What is interesting to me about Bedevilled is how the film works as a social critique on the victimization of women, mostly by men. But also that victimization is at the hands of other women, both actively and passively, usually on behalf of men. Several examples are presented within the first few minutes as we see a young woman being beat up by a couple of thugs on the streets of Seoul. It turns out that a woman, Hae-won, is the only witness. Hae-won feels intimidated by the two men in the line-up, and again outside the police station, feeling it best not to speak up. In her position as a loan officer, she denies a loan to an older woman, living on her own, due to bank rules. When another banker is able to resolve things in Hae-won's absence, a series of misunderstandings causes Hae-won to be told to take a vacation after striking her coworker.

Hae-won goes to a remote island where her grandparents use to live, her first time in fifteen years. During that time away, she received letters from a childhood friend, Bok-nam. The notion that this island would provide an idyllic retreat is quickly dissolved. Hae-won observes Bok-nam abused by her husband, brother-in-law, and the quartet of older women, the handful of people who still live on the island. Bok-nam hopes that somehow Hae-won can rescue her, or at least her young daughter, from life on the island. By the end of the week of Hae-won's visit, several events push Bok-nam to take matters in her own hands.

bedevilled.jpg

The relationship between Bok-nam and Hae-won is played against some flashbacks of when they were younger. The scenes give indication of the lives the two women would have as adults, with Bok-nam a victim of abuse, and Hae-won, the silent witness.

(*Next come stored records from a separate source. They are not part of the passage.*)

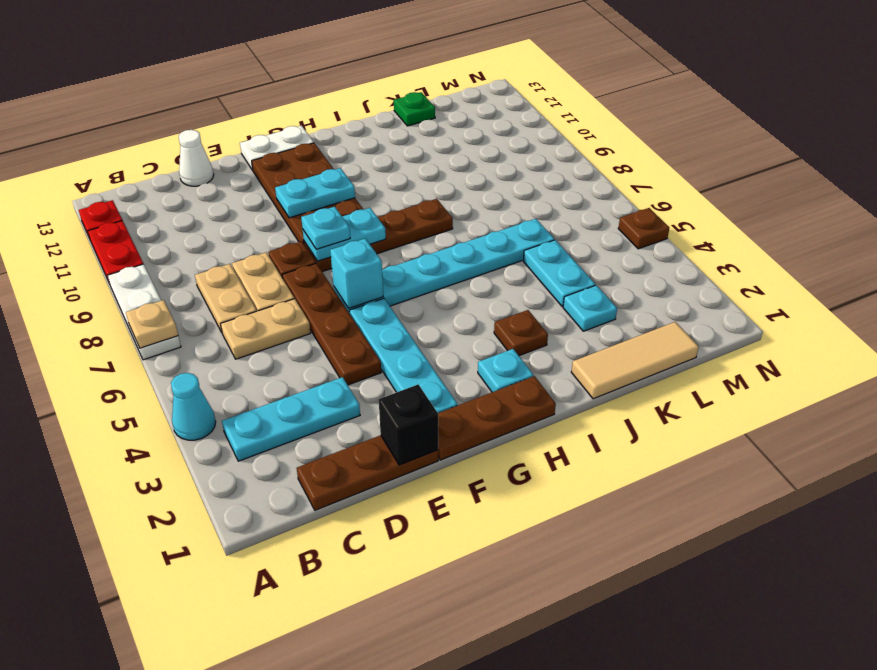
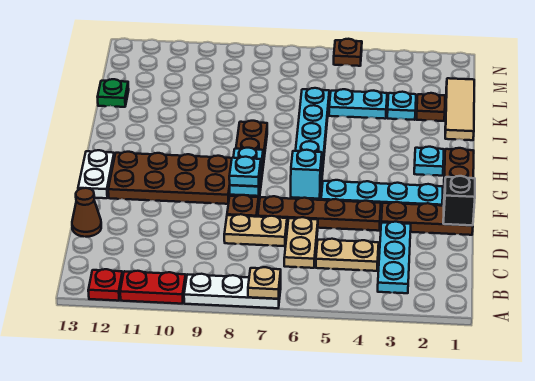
cyan 1x1 cone [171,373,216,440] -> none
brown 1x3 plate [297,435,438,510] -> brown 1x3 plate turned to [381,202,473,235]
tan 1x2 plate [195,264,257,332] -> tan 1x2 plate moved to [316,239,379,271]
white 1x1 cone [179,130,214,186] -> brown 1x1 cone [72,188,101,237]
cyan 1x2 plate [275,168,355,218] -> none
brown 1x1 plate [494,310,548,356] -> brown 1x1 plate moved to [416,93,445,121]

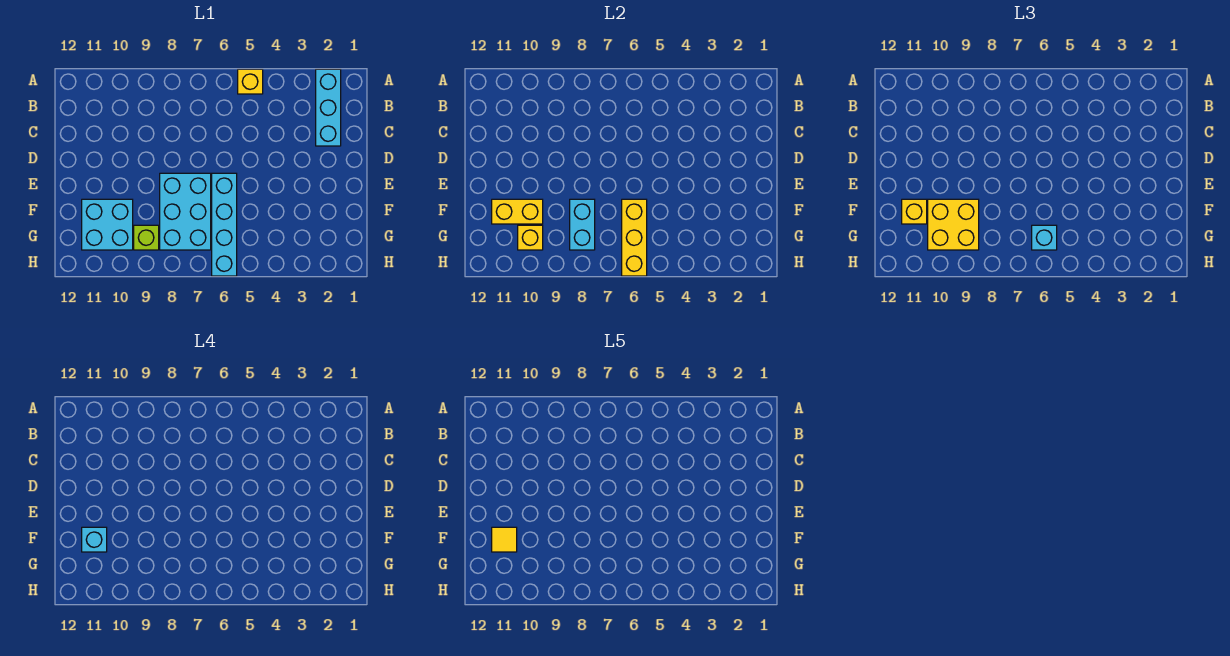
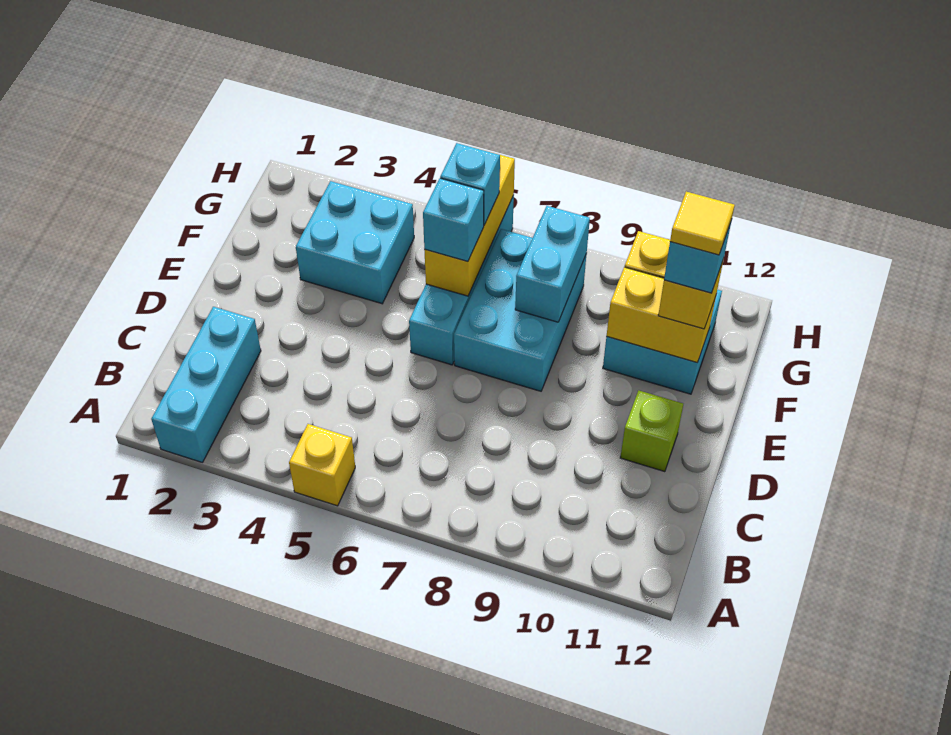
none -> cyan 2x2 brick [296,181,414,304]
none -> cyan 1x1 brick [423,178,484,262]
yellow 2x2 brick [928,199,979,250] -> none
lime 1x1 brick [134,225,159,250] -> lime 1x1 brick moved to [620,390,683,472]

Bedevilled is the directorial debut of Jang Chul-soo. While chiefly known for his association with Kim Ki-duk, what Jang shares, if this film can be considered indication, is an interest in the most marginalized people in Korean society. The people of the island, Moo-do, live in an enclosed society with their own rules. What also makes this particular group unusual is that it is dominated by a matriarch, the mother of Bok-nam's husband and brother-in-law. The two men are prized as they are the only two men capable of work, the third man on the island being a drug addled elder. In its very basic outline, Bedevilled shares some of the same framework as Straw Dogs, about a big city outsider coming to a small, entrenched community in a supposedly bucolic setting, setting off a chain of events that culminate in violence.

While Jang does not have the same overriding formal concerns as Kim Ki-duk, there are some visual moments to savor. There is an eerie beauty to a shot of the matriarch hiding at night in a bamboo forest, evading Bok-nam who has gained the upper hand on her tormentors. There is also a nice dissolve between a shot of Hae-won, lying on the floor of her apartment, with a long shot of the island.

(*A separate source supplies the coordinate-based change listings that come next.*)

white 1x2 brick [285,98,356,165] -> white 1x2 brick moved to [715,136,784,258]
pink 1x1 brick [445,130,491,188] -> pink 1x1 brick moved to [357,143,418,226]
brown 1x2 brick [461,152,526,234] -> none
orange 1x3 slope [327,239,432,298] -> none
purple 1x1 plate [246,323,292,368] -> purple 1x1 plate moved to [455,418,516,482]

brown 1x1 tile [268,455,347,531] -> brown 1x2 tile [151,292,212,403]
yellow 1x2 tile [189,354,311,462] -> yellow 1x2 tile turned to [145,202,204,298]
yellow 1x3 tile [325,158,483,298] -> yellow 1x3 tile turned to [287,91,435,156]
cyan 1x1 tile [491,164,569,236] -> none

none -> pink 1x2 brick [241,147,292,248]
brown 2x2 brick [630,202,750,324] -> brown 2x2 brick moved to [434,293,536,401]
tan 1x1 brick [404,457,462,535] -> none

The title translates as the clinical "The Whole Story of the Kim Bok-nam Murder Case". Maybe not the most enticing title, but the English language title sets up expectations for a horror film. And while Bedevilled does get bloody and violent, there is also serious intent as indicated by the methodical buildup during the first hour and a half. Seo Yeong-hee has rightly won several awards for her performance as Bok-nam. Seo was previously in another controversial Korean film, The Chaser. For some, Bedevilled may not be an easy film to watch, but it is a film worth the challenge presented to the viewer.